The line is drawn with the word “scientific.” By accident, or by intent, the authors of the text rule out-of-bounds any effort to write about intellect that does not follow their rules of carrying out science, or indeed any form of scholarship, on the topic of intellect.

And here is where I draw my line.

When I began to study human cognition a half-century ago, I had no intention to critique standardized tests—indeed, unlike Bob Sternberg, I did well on them. But I did not think that the only way to study the human mind was by creating short-answer tests and then documenting their correlations to various school and life outcomes. Instead, in what I now term a work of synthesis rather than of science, I drew on various kinds of information and forms of knowledge, ranging from neurology and genetics to anthropology and history, and tried to ascertain the spectrum of cognitive capacities that characterize our species.

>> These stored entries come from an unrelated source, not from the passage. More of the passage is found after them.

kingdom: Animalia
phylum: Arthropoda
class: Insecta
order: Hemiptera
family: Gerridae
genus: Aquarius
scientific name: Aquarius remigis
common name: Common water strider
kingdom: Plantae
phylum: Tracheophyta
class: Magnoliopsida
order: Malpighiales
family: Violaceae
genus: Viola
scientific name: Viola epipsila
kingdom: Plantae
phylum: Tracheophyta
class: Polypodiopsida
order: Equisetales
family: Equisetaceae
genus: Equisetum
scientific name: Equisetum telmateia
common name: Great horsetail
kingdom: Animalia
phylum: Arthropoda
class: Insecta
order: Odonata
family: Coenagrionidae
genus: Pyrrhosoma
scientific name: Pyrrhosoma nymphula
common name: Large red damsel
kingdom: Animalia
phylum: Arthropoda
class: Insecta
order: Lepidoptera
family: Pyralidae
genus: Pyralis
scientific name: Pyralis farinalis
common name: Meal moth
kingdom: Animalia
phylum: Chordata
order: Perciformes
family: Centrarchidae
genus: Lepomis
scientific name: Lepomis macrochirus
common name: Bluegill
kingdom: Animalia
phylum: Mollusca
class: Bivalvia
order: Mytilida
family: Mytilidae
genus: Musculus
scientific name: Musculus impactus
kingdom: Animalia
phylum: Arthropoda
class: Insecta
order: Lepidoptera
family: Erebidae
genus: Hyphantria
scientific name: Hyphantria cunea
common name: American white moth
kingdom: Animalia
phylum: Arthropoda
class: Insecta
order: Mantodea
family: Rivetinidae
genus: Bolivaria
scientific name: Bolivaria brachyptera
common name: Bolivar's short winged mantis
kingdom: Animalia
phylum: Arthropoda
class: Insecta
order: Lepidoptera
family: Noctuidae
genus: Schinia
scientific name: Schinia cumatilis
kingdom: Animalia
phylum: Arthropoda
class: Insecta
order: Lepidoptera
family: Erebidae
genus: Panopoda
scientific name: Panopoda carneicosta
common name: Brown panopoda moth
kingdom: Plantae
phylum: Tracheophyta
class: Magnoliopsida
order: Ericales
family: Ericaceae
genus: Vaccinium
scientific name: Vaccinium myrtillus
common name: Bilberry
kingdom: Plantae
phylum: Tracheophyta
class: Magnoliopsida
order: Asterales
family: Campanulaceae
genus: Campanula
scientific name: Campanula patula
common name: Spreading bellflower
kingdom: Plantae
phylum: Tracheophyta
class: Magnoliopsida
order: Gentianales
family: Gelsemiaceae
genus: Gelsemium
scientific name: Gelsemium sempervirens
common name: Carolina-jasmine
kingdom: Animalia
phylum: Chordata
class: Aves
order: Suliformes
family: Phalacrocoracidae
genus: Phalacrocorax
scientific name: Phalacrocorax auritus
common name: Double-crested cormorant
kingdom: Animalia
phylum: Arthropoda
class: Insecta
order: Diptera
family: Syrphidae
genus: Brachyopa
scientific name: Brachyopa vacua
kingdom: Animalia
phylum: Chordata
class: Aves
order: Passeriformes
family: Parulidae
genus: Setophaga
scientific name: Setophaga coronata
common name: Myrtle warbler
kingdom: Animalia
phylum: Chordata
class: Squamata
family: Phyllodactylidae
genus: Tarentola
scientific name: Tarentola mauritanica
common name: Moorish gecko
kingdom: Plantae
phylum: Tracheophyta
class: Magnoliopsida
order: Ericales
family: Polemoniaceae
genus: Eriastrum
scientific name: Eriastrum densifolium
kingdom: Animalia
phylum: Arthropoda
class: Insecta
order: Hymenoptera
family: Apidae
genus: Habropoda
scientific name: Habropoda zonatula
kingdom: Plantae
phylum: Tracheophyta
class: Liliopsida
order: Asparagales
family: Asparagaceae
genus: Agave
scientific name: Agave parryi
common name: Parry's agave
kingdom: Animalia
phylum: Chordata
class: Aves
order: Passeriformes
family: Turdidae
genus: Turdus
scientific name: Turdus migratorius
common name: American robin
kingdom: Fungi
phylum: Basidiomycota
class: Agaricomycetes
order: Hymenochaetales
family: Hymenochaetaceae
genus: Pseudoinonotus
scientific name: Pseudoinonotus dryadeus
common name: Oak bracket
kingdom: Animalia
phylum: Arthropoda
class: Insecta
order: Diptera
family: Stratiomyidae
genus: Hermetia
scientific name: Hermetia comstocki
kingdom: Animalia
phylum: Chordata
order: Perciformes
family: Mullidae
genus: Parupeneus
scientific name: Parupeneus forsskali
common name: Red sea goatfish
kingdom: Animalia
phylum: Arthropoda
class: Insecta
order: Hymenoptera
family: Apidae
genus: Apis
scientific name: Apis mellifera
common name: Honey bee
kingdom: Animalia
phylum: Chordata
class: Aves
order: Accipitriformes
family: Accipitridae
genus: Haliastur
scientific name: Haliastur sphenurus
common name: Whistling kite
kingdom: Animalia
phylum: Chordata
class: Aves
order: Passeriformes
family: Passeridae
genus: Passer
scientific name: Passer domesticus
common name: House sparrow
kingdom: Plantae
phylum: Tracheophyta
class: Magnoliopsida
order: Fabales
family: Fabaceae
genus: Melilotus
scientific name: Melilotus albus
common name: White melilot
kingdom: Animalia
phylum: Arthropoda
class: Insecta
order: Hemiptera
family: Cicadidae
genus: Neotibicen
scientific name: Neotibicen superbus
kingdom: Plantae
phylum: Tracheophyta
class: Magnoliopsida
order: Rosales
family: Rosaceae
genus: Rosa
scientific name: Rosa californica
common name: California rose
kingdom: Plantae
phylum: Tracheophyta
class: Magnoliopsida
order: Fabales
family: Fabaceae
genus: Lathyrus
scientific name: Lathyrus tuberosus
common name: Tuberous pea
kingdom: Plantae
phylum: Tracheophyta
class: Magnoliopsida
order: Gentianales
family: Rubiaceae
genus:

Some of these “multiple intelligences” lend themselves to short-answer tests—linguistic, logical-mathematical, and spatial—and so, not surprisingly, those are the ones included in most tests of intelligence. Others, which I felt were equally important for a productive life in our world, are far more difficult to ascertain through paper-and-pencil instruments. These constitute the remaining intelligences—specifically musical, bodily-kinesthetic, interpersonal, intrapersonal, naturalistic, and perhaps 1-2 others.

Borrowing from the Bard, I was not trying to bury standard IQ intelligences, I was trying to praise the remaining ones. And as a bonus, rather than testing in order to classify and rank-order people (and alas, that’s the thrust of the text that I reviewed), I preferred to nurture the range of intelligences. I wanted to document what life opportunities might open up—in schools, where the bulk of my work has been, but also in the wider world—acknowledging that there is more to life than a certain kind of test and a certain kind of educational institution.

Now, of course, with increasingly intelligent large language instruments—notably ChatGPT—when it comes to assessment, placement, and life opportunities, almost all bets are off.

One last point.

If you are interested in what’s known about the factors involved in standard intelligence testing and the variables that correlate with the range of IQs, this text will answer your questions reliably. But if you want to know the sub-text of this text, let me quote for you two passages which receive headline attention therein:

Robert Plomin

Robert Plomin: “The most far-reaching implications for science, and perhaps for society, will come from identifying genes responsible for the heritability of g (general intelligence).”

Douglas Detterman: “Intelligence is the most important thing of all to understand, more important that the origins of the universe, more important than climate change, more important than cancer, more than anything else.”

Douglas Detterman

Forty years ago, I wrote about intelligences, but ever since, my colleagues and I have been studying what it means to be a good person and to do “good work” (see thegoodproject.org and the many books, articles, and technical reports listed there).

The world is not going to be saved by smarter people—if it is to be saved, it will be saved by persons who are trying to use their wits for the sake of others.

REFERENCES

Haier, R. J., Colom, R., & Hunt, E. (2023). The Science of Human Intelligence (2nd ed.). Cambridge: Cambridge University Press.